── Data for analysis ──
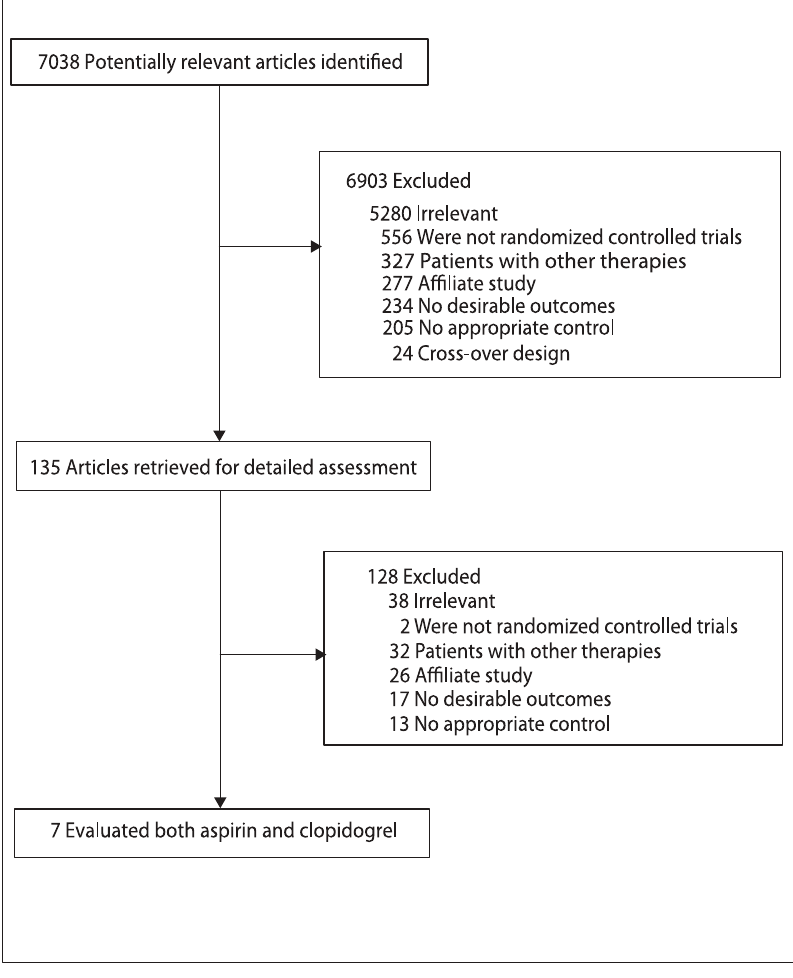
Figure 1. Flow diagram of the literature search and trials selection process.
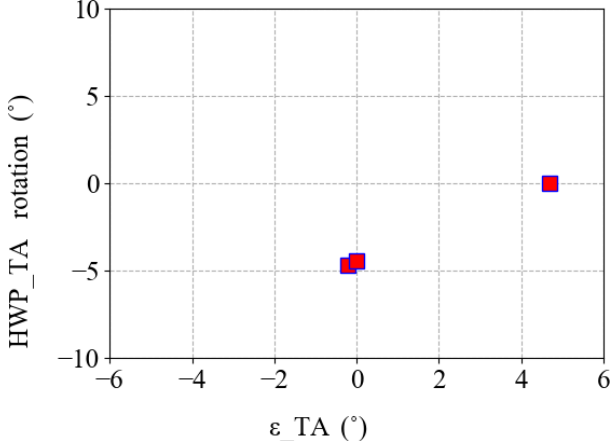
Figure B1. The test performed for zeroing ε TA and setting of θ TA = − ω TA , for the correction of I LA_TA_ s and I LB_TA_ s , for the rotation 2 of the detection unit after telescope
───
── Data for analysis ──
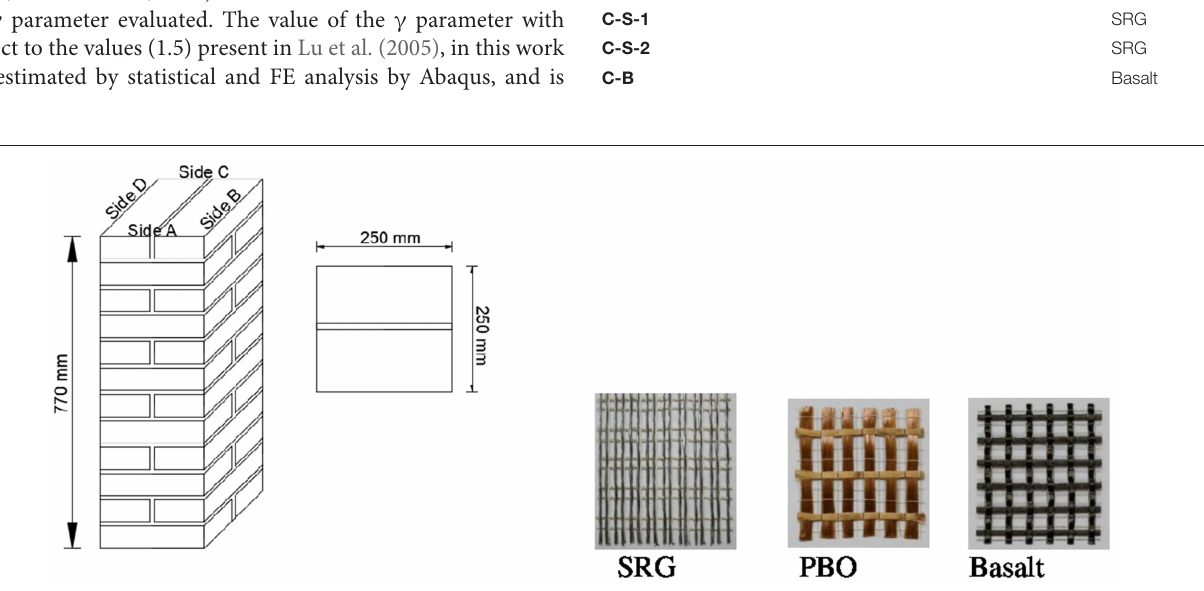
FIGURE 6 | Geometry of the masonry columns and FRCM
───
* [What to work on]
In the records above, find the line with "Figure 1. Flow" and the line with "Figure B1. The". Write out exactly those lines and every one between, with no pictures and no other lines.

* [Completed task]
Figure 1. Flow diagram of the literature search and trials selection process.
Figure B1. The test performed for zeroing ε TA and setting of θ TA = − ω TA , for the correction of I LA_TA_ s and I LB_TA_ s , for the rotation 2 of the detection unit after telescope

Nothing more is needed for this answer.